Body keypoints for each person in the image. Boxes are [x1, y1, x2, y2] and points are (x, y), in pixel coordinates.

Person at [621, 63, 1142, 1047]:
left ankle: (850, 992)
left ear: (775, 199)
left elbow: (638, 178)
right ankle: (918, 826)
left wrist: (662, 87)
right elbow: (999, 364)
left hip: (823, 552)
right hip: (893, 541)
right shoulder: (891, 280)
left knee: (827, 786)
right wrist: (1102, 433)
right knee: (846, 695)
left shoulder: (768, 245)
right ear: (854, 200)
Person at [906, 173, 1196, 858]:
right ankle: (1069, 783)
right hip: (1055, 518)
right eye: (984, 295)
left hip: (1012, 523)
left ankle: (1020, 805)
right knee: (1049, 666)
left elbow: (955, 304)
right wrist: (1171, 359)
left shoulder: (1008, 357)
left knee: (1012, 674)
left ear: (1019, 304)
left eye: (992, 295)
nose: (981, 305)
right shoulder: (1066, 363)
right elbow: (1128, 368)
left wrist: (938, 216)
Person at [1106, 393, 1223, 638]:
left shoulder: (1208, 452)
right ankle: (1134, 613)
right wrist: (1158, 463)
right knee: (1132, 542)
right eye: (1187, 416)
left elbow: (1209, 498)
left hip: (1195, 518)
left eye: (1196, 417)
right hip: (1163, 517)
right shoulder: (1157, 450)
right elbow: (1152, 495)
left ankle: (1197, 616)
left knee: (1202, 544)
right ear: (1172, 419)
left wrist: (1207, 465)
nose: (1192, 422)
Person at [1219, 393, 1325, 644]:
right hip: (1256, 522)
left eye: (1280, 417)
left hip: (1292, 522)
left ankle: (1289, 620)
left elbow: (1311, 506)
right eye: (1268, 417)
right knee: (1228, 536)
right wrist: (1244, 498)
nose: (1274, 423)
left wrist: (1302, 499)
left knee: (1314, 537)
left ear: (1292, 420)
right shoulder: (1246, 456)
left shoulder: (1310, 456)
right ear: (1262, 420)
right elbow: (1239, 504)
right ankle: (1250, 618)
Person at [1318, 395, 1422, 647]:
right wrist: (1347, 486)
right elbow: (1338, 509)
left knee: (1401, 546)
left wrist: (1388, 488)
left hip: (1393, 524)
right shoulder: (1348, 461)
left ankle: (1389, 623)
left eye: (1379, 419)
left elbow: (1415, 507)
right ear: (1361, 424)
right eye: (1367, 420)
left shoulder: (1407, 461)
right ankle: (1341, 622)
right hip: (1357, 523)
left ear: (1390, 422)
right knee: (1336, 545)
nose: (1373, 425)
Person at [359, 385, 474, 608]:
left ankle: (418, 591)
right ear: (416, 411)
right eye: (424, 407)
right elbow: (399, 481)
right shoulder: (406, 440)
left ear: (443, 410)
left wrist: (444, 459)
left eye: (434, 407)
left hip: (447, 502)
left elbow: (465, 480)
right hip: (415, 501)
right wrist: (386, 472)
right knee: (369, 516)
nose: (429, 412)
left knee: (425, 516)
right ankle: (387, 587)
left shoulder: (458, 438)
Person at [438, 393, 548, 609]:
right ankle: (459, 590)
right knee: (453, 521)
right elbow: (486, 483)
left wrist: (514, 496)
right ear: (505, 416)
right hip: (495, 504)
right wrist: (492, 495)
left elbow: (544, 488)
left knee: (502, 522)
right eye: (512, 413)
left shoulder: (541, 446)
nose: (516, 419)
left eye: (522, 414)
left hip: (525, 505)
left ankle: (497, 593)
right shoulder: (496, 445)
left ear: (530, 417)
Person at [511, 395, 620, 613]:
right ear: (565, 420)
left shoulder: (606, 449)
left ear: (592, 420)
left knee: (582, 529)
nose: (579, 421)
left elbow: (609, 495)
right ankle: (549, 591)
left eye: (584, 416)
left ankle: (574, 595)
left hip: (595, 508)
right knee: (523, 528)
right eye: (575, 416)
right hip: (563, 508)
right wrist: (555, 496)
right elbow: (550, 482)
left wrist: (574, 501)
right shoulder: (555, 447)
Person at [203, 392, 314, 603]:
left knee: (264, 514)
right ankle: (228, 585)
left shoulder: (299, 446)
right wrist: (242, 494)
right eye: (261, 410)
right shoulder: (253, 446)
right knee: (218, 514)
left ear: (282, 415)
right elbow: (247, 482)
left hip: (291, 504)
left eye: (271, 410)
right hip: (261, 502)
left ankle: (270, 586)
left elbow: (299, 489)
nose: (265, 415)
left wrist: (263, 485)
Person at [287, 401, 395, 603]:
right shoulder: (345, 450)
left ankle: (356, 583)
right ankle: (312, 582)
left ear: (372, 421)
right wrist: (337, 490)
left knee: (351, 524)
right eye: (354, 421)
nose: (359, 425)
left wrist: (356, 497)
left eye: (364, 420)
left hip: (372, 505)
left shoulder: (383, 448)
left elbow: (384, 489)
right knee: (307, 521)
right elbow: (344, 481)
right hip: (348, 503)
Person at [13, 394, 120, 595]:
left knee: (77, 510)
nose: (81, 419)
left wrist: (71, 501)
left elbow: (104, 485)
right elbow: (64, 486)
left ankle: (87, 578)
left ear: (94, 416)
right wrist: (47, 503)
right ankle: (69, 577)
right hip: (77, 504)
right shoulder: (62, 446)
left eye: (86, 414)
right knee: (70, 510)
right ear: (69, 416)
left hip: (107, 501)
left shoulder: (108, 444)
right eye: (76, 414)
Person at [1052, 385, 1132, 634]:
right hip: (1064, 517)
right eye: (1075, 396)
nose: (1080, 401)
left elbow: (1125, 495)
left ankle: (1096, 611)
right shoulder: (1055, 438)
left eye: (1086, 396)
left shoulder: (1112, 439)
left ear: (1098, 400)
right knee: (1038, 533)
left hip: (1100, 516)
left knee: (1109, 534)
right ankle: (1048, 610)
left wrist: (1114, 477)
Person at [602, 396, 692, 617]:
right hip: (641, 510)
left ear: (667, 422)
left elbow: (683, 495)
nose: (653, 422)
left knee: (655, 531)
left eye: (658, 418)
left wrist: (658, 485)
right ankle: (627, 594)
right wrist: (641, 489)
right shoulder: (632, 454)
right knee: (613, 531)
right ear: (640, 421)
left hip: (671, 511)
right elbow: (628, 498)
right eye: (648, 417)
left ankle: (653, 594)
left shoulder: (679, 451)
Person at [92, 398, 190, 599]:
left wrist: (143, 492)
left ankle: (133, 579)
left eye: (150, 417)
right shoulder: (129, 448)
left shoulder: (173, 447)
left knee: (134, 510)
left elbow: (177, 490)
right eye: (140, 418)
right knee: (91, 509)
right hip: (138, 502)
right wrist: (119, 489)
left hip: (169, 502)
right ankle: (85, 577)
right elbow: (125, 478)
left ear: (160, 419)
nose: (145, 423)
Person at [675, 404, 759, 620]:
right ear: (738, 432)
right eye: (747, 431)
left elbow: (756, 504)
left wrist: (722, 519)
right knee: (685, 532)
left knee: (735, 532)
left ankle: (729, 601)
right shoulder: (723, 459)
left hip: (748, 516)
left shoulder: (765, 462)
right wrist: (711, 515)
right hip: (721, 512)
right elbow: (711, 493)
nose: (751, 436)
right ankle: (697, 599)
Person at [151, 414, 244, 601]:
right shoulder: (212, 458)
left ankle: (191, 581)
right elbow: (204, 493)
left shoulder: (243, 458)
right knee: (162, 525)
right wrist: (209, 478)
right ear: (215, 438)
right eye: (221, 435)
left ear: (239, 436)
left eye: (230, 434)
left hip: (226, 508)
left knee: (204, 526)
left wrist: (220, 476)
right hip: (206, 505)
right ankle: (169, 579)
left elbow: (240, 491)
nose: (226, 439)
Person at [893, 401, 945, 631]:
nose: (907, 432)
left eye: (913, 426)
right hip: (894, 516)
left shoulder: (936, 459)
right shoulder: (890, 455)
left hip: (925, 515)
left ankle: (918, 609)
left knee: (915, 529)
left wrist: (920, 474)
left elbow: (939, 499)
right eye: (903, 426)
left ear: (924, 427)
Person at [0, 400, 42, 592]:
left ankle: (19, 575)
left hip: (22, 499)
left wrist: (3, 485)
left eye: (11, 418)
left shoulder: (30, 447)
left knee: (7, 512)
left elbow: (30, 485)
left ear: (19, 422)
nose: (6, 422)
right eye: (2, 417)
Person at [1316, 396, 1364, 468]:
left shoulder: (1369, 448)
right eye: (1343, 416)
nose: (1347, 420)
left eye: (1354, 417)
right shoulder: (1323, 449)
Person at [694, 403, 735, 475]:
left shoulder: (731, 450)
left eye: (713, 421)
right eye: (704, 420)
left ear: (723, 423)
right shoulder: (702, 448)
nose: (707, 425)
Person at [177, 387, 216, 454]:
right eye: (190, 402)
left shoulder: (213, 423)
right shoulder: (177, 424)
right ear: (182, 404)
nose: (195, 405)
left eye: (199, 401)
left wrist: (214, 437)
--
About this exercise:
Only those lines of the entries above that run from the line containing "right shoulder: (1246, 456)" to the line containing "left knee: (1401, 546)", both included, should be transcribed exactly.

Answer section:
right shoulder: (1246, 456)
left shoulder: (1310, 456)
right ear: (1262, 420)
right elbow: (1239, 504)
right ankle: (1250, 618)
Person at [1318, 395, 1422, 647]:
right wrist: (1347, 486)
right elbow: (1338, 509)
left knee: (1401, 546)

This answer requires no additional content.